SHAPBoost

SHAPBoost is an R package for the implementation of the SHAPBoost feature selection algorithm, which is a boosting method that uses SHAP values for feature ranking and selects in an iterative forward fashion. It is designed to work with regression and survival analysis.

Installation

You can install the development version of SHAPBoost from GitHub with:

# install.packages("pak")
pak::pak("O-T-O-Z/SHAPBoost-R")

Regression example

For regression tasks, SHAPBoost can be used with various evaluators such as linear regression or XGBoost (xgb). For metrics, it support mae (Mean Absolute Error), mse (Mean Squared Error), and r2 (R-squared or \(R^{2}\)).

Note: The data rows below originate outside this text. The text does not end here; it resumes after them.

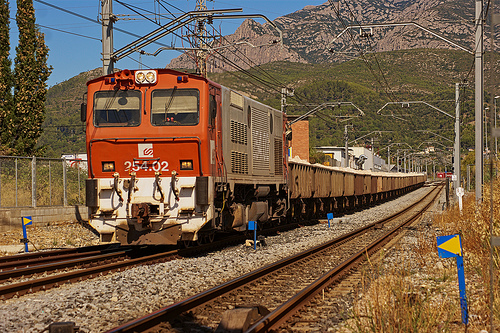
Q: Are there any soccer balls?
A: No, there are no soccer balls.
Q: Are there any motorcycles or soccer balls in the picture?
A: No, there are no soccer balls or motorcycles.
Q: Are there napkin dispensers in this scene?
A: No, there are no napkin dispensers.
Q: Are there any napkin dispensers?
A: No, there are no napkin dispensers.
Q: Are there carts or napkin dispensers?
A: No, there are no napkin dispensers or carts.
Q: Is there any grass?
A: Yes, there is grass.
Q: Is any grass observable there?
A: Yes, there is grass.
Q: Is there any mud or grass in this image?
A: Yes, there is grass.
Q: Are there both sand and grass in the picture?
A: No, there is grass but no sand.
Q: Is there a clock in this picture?
A: No, there are no clocks.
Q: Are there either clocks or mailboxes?
A: No, there are no clocks or mailboxes.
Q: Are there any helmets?
A: No, there are no helmets.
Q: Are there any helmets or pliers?
A: No, there are no helmets or pliers.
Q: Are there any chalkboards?
A: No, there are no chalkboards.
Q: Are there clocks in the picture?
A: No, there are no clocks.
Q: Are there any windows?
A: Yes, there are windows.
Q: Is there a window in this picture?
A: Yes, there are windows.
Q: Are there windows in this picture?
A: Yes, there are windows.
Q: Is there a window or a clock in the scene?
A: Yes, there are windows.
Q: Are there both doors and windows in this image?
A: No, there are windows but no doors.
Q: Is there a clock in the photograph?
A: No, there are no clocks.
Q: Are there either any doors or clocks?
A: No, there are no clocks or doors.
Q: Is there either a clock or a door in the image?
A: No, there are no clocks or doors.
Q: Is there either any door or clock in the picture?
A: No, there are no clocks or doors.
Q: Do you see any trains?
A: Yes, there is a train.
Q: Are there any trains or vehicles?
A: Yes, there is a train.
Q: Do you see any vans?
A: No, there are no vans.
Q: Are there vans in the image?
A: No, there are no vans.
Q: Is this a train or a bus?
A: This is a train.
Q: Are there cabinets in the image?
A: No, there are no cabinets.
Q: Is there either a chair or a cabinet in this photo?
A: No, there are no cabinets or chairs.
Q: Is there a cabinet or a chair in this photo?
A: No, there are no cabinets or chairs.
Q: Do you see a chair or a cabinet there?
A: No, there are no cabinets or chairs.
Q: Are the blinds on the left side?
A: Yes, the blinds are on the left of the image.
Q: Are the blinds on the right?
A: No, the blinds are on the left of the image.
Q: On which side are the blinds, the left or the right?
A: The blinds are on the left of the image.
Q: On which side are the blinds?
A: The blinds are on the left of the image.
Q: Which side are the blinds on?
A: The blinds are on the left of the image.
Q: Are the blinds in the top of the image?
A: Yes, the blinds are in the top of the image.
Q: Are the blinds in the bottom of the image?
A: No, the blinds are in the top of the image.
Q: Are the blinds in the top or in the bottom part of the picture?
A: The blinds are in the top of the image.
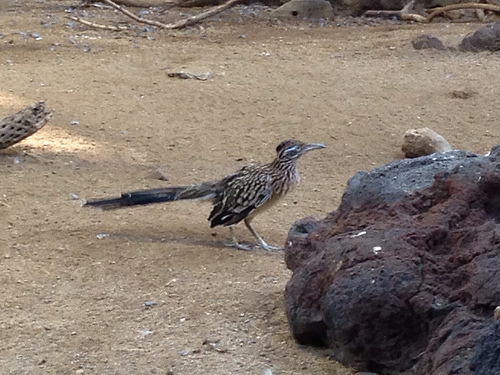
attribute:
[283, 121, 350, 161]
beak — pointed and yellow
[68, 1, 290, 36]
branch — dead and broken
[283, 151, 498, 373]
rock — two and dark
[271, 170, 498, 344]
rock — brown and gray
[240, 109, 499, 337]
rock — large and gray 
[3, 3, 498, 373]
beach — sandy,rocky and tan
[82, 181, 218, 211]
tail — long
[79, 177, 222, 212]
tailfeather — long and black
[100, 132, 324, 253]
feathers — colorful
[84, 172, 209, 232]
feathers — long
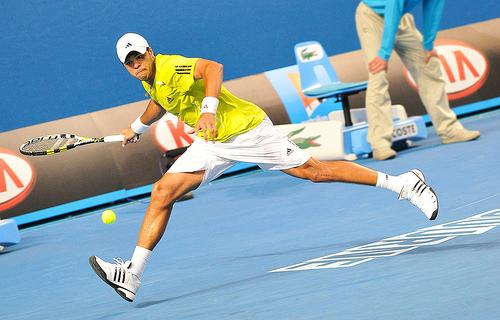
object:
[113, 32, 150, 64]
cap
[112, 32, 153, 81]
head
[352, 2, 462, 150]
pants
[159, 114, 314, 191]
shorts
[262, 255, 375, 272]
letters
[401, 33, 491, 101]
logo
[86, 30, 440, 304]
man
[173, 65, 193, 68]
stripes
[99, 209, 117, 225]
ball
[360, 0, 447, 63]
blue shirt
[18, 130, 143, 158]
racket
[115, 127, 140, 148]
hand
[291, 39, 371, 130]
chair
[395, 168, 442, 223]
shoe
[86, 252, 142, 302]
shoe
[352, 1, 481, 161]
man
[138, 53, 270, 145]
shirt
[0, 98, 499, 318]
tennis court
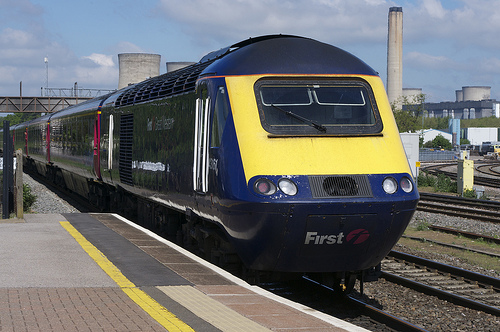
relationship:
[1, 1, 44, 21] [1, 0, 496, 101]
cloud hanging in sky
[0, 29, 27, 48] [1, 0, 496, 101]
cloud hanging in sky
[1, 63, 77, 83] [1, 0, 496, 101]
cloud hanging in sky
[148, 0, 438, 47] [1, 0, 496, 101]
cloud hanging in sky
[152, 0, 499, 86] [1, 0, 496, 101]
cloud hanging in sky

Below is an example using eyedata.

library(SHAPBoost)
library(flare)
data(eyedata)

shapboost <- SHAPBoostRegressor$new(
    evaluator = "lr",
    metric = "mae",
    siso_ranking_size = 10,
    verbose = 0,
)

X <- as.data.frame(x)
y <- as.data.frame(y)
subset <- shapboost$fit(X, y)

Survival example

For survival analysis, SHAPBoost can be used with the coxph or xgb evaluator and the c-index metric. Please provide the survival data in a format where the first column is the time to event and the second column is the event indicator (1 for event, 0 for censored). Moreover, the xgb_params argument can be used to pass additional parameters to the XGBoost model, such as objective and eval_metric. Supported objectives are survival:cox and survival:aft, with their respective evaluation metrics cox-nloglik and aft-nloglik.

An example using the gbsg dataset is shown below.

library(SHAPBoost)
library(survival)

shapboost <- SHAPBoostSurvival$new(
    evaluator = "coxph",
    metric = "c-index",
    verbose = 0,
    xgb_params = list(
        objective = "survival:cox",
        eval_metric = "cox-nloglik"
    )
)
X <- as.data.frame(gbsg[, -c(1, 10, 11)])
y <- as.data.frame(gbsg[, c(10, 11)])

subset <- shapboost$fit(X, y)